MHADA had said it would upload the results on three government websites and on websites of private television channels. Many applicants did not visit Rangsharda at Bandra where the lottery was held thinking they would be able to access the results online.
Pallavi G, a media professional who had applied in five categories, said she spent at least five hours trying to find out whether she had managed to get at least one house.
“Does MHADA want all three lakh applicants to crowd the lottery venue to know their fate,” said Pallavi. “This is not the way such a premier housing body should function,” she added.
MHADA had said it had acquired additional bandwidth to ensure that the websites do not crash due to high traffic. Satish Bhide, chief officer, MHADA (Mumbai board), said there was some problem initially in one website but the remaining websites were functioning normally.
“Our website is designed to deal with thousands of people logging in to the site at the same time,” Bhide told Hindustan Times. “My officers have said that everything is okay but I will check.”
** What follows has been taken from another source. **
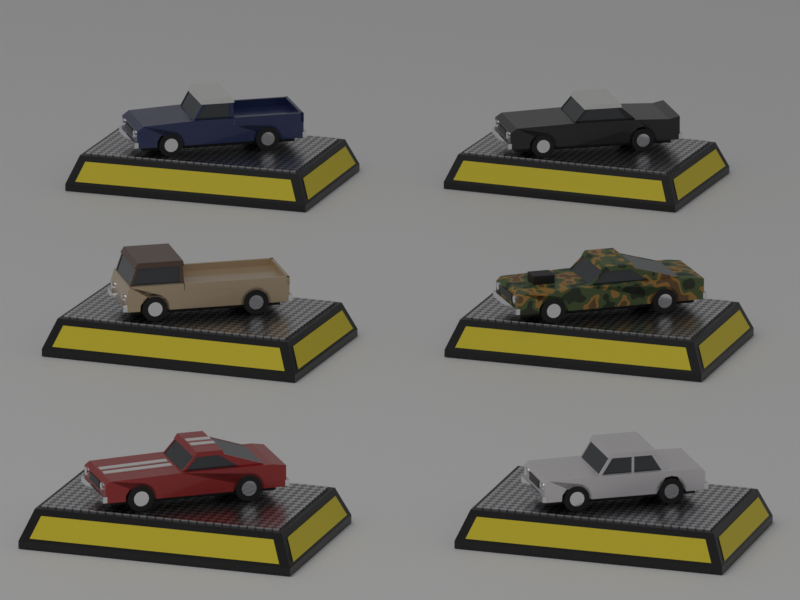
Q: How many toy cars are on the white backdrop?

An anxious Vidyadhar Misal, who is holidaying at his native place at Kolhapur, was hoping to check the results online. “Such delays only cause problems,” said Misal.
The websites were finally accessible after 9.45 pm.
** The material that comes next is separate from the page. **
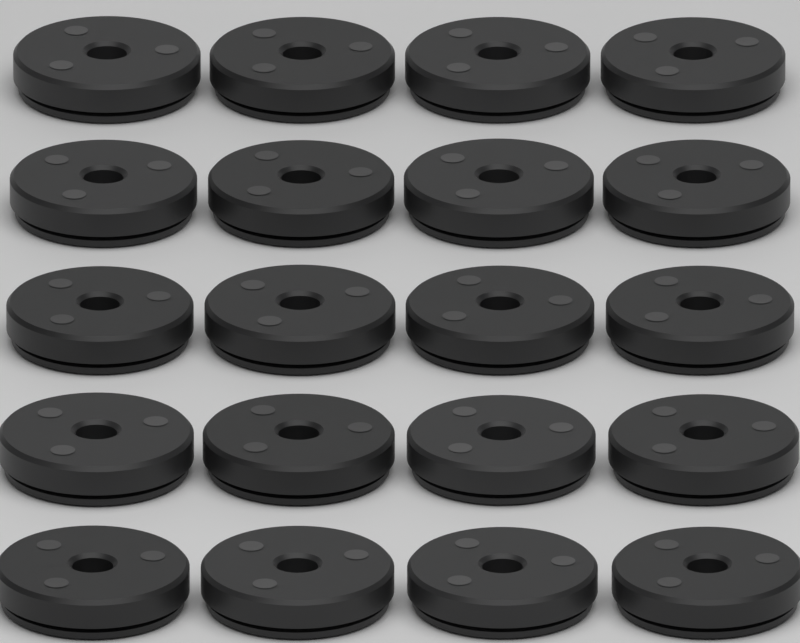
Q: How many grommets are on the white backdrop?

The air at Rangsharda, meanwhile, was thick with the summer heat and expectation as many applicants who did not have access to the Internet turned up to find out whether their names were on the list.
Aspirants crowded under the specially created tent, all ears as the winners were being picked by a computerised lottery system.
The day saw all kinds of people. There were some who lived in rented flats and desperately needed a home they could call their own.
Some others had been living like sardines in a tin with 10 other people sharing a single flat, and were tired of the space crunch. A handful had been living on the footpath.
The proceedings went off smoothly unlike last year, when a woman had attempted suicide after failing to secure a flat.